Because I was reading another board that was giving people shit for it, that’s what…

Hey want a beer, I am on my 10th LOL

Muffin,

Those quotes are fucking riot…FUCKIN A…I am snorting, and I snort a lot but that’s fucking hiliarious.

So wait. I’m officially confused.

When Joe Walsh sang, “Spent the last year Rocky Mountian way, couldn’t get much higher,” was he referring to altitude or something else?

I’m just glad they pressurize the cabin when I fly over those things.

Umm, Manny, you know better than that…

Rocky Mountain High aint just what you smoke it’s the altitude…

FUCK…

You low landers piss me off, ROFLMAO.

I still crack up at people that go to the Pikes Hill Climb, and yes I am an altitude snob, from the low lands and try to drink one beer ('cept those Wisconinites) and wonder why they are all fucked up LOL.

Those evil, cultish creatures who believe that men must wear tinfoil hats and the women all have to have Hillary Clinton hair, practice multiple marriages to all their farm animals, and regularly worship the assclown of evil!

Compared to the Wisconinites, the Mennonites seem pretty bland.

While we’re at it, I just want to make a point about the unwashed heathen whose dining room windows don’t point to true north. What scum they are. Don’t they understand? I can eat almost a whole BUSHEL of cheese sliders. Those “Non-true-north pointers” can hardly eat a ten-sack. And the conservationists are really pissing me off!!

b.

Billy Rubin,

< snort >

We got plenty of Menonites around here and you Wisconinites are a fucking blast…who knew a bloody mary was good with pickle juice and with dill pickle spears, you mofos know how to fucking drink.

And I am not kidding I had one of your fmailies living next to me and they got me all fuckered up, not an easy task in an afternoon. Takes a lot for me to get drunk.

So I reliquish all my claims to Wisconinites being low landers, they can drink until the fish come home…but I challenge any other doper to go up with me to drink in the mountains of Colorado and see who can deal without falling over…'cept you Wisconinites. LOL, I aint stupid!

I’m looking at the picture of you on your website, imagining you drunk and snorting.

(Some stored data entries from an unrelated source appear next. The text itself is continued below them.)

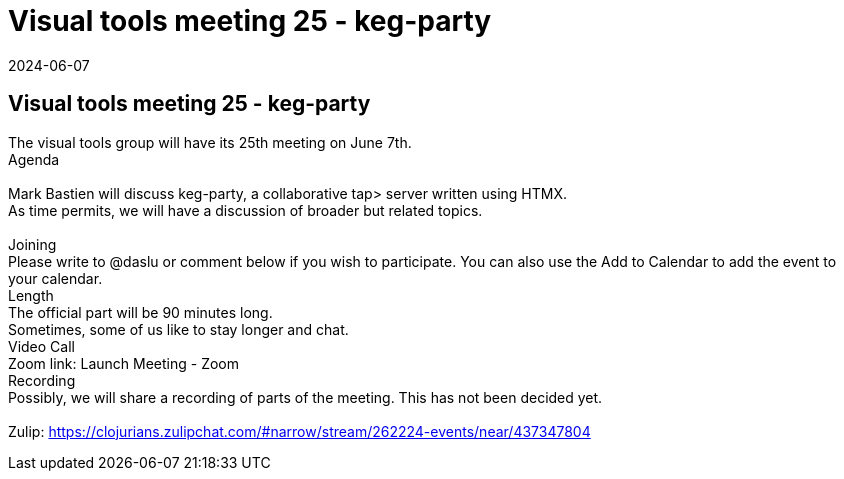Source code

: = Visual tools meeting 25 - keg-party
2024-06-07
:jbake-type: event
:jbake-edition: 
:jbake-link: https://clojureverse.org/t/visual-tools-meeting-25-keg-party/10721
:jbake-location: online
:jbake-start: 2024-06-07
:jbake-end: 2024-06-07

== Visual tools meeting 25 - keg-party

The visual tools group will have its 25th meeting on June 7th. +
Agenda +
 +
Mark Bastien will discuss keg-party, a collaborative tap&gt; server written using HTMX. +
As time permits, we will have a discussion of broader but related topics. +
 +
Joining +
Please write to @daslu or comment below if you wish to participate. You can also use the Add to Calendar to add the event to your calendar. +
Length +
The official part will be 90 minutes long. +
Sometimes, some of us like to stay longer and chat. +
Video Call +
Zoom link: Launch Meeting - Zoom +
Recording +
Possibly, we will share a recording of parts of the meeting. This has not been decided yet. +
 +
Zulip: https://clojurians.zulipchat.com/#narrow/stream/262224-events/near/437347804 +

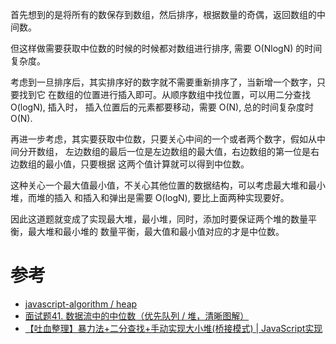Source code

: 首先想到的是将所有的数保存到数组，然后排序，根据数量的奇偶，返回数组的中间数。

但这样做需要获取中位数的时候的时候都对数组进行排序, 需要 O(NlogN) 的时间复杂度。

考虑到一旦排序后，其实排序好的数字就不需要重新排序了，当新增一个数字，只要找到它
在数组的位置进行插入即可。从顺序数组中找位置，可以用二分查找 O(logN), 插入时，
插入位置后的元素都要移动，需要 O(N), 总的时间复杂度时 O(N).

再进一步考虑，其实要获取中位数，只要关心中间的一个或者两个数字，假如从中间分开数组，
左边数组的最后一位是左边数组的最大值，右边数组的第一位是右边数组的最小值，只要根据
这两个值计算就可以得到中位数。

这种关心一个最大值最小值，不关心其他位置的数据结构，可以考虑最大堆和最小堆，而堆的插入
和插入和弹出是需要 O(logN), 要比上面两种实现要好。

因此这道题就变成了实现最大堆，最小堆，同时，添加时要保证两个堆的数量平衡，最大堆和最小堆的
数量平衡，最大值和最小值对应的才是中位数。

* 参考
  - [[https://github.com/trekhleb/javascript-algorithms/tree/master/src/data-structures/heap][javascript-algorithm / heap]]
  - [[https://leetcode-cn.com/problems/shu-ju-liu-zhong-de-zhong-wei-shu-lcof/solution/mian-shi-ti-41-shu-ju-liu-zhong-de-zhong-wei-shu-y/][面试题41. 数据流中的中位数（优先队列 / 堆，清晰图解）]]
  - [[https://leetcode-cn.com/problems/shu-ju-liu-zhong-de-zhong-wei-shu-lcof/solution/tu-xie-zheng-li-bao-li-fa-er-fen-cha-zhao-shou-don/][【吐血整理】暴力法+二分查找+手动实现大小堆(桥接模式) | JavaScript实现]]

And sort of wishing you lived closer- I’d drive all thoughts of that “other” fellow doper out of your mind. You don’t have a webcam, do you? I’d like to watch.

And I’m NOT from wisconson. And I don’t drink at ALL. but I could sure do SOMETHING to you under the table…

b.

Hey, that’d be me. My brain explodes at 13,000 ft, so I have to feel superior because of my latitude, which is greater than most of you folks, and has me living in a region which advertises itself as “Superior by Nature” and which is on a lake called Superior.

Of course my self-sanctimonious bubble gets popped by my cousin’s hubby who spends a third of his time up near the north pole at Eureka. But even then, at least I can go jump in the lake in the summer.

Yup, superior, superior, superior. That’s me. Thank heaven for latitude, for without it, I’d be nothing.

When you combine altitude with latitude 3000 feet an be a long way.

Scottish mountains claim lives every winter, not just the elevation but because of the cold and lack of daylight.

It’s not just the height that counts, it’s the angle of the dangle.